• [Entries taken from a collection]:
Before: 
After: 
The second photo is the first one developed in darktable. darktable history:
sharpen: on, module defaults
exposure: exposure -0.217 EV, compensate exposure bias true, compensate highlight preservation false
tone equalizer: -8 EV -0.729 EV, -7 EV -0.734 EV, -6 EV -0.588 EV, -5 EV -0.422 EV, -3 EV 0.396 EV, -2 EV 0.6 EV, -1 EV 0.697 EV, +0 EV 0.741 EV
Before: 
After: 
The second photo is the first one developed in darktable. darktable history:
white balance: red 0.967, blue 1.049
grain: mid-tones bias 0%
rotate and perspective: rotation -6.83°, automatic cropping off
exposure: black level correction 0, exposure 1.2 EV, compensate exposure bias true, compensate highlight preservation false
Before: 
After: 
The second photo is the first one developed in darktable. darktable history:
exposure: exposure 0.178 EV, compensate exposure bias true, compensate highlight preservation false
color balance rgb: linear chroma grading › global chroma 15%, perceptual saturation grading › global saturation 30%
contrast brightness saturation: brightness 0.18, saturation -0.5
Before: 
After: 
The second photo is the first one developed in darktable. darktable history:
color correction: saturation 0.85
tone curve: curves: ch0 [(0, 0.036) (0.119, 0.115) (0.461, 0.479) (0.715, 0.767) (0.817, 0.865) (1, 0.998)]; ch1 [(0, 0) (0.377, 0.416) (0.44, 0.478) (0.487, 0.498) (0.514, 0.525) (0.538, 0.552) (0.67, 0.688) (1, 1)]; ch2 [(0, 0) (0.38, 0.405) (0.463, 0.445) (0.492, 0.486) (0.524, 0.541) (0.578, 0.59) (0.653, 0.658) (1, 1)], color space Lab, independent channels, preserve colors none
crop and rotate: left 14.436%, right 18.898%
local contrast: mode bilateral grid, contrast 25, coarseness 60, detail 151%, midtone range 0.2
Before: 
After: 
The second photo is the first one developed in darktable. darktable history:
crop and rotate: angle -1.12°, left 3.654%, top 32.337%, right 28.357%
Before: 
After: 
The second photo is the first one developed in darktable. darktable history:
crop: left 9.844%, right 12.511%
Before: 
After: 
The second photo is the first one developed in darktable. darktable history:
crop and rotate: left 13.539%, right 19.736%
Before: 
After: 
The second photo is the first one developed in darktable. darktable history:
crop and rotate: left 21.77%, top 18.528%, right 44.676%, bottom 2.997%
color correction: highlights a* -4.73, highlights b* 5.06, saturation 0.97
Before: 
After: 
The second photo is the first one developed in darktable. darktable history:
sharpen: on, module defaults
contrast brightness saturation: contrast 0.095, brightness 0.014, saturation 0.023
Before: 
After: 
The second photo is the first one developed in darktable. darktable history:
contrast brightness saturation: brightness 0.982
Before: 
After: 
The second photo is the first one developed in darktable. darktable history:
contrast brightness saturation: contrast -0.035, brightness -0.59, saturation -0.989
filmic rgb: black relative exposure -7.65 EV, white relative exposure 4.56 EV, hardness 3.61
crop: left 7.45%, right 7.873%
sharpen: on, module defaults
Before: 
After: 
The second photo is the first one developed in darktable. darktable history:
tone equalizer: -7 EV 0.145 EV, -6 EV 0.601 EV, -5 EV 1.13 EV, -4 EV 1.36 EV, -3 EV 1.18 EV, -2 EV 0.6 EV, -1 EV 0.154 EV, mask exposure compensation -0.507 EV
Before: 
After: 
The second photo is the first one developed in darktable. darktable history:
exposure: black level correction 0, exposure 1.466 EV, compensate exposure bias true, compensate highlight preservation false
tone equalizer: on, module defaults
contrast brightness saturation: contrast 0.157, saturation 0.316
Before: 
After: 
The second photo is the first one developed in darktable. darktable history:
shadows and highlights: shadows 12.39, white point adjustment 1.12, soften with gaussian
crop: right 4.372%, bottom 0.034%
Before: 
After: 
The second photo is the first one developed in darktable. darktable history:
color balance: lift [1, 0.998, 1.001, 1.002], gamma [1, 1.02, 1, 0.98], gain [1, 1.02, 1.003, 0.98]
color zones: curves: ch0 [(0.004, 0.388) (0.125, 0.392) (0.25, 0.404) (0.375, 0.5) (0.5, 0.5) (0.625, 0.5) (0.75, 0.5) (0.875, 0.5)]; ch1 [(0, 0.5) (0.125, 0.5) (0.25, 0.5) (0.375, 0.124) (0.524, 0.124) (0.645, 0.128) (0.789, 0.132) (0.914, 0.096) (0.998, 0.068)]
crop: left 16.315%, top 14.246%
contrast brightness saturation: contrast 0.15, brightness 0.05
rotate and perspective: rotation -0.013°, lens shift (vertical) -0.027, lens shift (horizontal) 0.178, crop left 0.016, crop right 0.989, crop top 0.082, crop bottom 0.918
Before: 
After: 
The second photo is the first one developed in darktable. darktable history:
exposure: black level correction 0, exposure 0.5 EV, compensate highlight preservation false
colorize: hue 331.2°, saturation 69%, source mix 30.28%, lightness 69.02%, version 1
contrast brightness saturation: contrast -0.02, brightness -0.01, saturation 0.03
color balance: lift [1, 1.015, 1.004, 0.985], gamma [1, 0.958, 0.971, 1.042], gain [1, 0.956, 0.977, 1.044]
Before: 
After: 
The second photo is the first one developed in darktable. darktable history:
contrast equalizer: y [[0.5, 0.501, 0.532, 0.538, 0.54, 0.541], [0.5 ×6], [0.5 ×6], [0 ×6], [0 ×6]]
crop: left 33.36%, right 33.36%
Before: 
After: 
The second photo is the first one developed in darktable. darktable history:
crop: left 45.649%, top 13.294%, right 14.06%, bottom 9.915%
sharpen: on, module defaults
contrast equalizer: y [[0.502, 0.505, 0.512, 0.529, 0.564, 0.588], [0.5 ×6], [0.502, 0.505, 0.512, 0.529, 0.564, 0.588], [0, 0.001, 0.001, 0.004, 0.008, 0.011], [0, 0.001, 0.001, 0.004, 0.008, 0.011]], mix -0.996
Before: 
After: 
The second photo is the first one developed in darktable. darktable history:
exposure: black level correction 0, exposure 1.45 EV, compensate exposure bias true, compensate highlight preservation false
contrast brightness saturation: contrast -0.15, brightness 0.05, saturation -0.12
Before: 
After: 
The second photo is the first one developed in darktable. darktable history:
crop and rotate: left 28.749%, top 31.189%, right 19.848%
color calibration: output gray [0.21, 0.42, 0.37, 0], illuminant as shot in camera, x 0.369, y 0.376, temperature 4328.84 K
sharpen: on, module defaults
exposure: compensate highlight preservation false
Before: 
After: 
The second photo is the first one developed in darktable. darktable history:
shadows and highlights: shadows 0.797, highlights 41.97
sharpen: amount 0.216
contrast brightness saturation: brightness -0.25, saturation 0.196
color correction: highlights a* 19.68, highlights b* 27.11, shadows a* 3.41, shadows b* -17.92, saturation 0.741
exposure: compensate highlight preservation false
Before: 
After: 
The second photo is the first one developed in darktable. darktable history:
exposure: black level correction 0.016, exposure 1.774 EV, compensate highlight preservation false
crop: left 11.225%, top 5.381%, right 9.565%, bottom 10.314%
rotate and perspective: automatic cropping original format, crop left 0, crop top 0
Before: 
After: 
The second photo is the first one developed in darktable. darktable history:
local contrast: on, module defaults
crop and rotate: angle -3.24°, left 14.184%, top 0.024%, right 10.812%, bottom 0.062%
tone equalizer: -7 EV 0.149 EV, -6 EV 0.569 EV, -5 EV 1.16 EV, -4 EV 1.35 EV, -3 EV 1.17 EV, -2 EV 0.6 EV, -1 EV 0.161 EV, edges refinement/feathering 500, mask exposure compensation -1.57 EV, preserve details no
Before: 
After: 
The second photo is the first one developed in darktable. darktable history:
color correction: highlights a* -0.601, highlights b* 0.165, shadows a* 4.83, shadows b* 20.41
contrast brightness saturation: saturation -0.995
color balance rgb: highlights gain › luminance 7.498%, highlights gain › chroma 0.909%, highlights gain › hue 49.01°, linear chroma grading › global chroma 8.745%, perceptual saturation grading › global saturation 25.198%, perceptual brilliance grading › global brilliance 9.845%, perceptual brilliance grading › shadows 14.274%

• [Given exercise]: Replace "developed" with "processed" in the listing, starting with its first line and going on through the line with "tone equalizer: -8", and leave everything else unchanged.

• [Written response]:
Before: 
After: 
The second photo is the first one processed in darktable. darktable history:
sharpen: on, module defaults
exposure: exposure -0.217 EV, compensate exposure bias true, compensate highlight preservation false
tone equalizer: -8 EV -0.729 EV, -7 EV -0.734 EV, -6 EV -0.588 EV, -5 EV -0.422 EV, -3 EV 0.396 EV, -2 EV 0.6 EV, -1 EV 0.697 EV, +0 EV 0.741 EV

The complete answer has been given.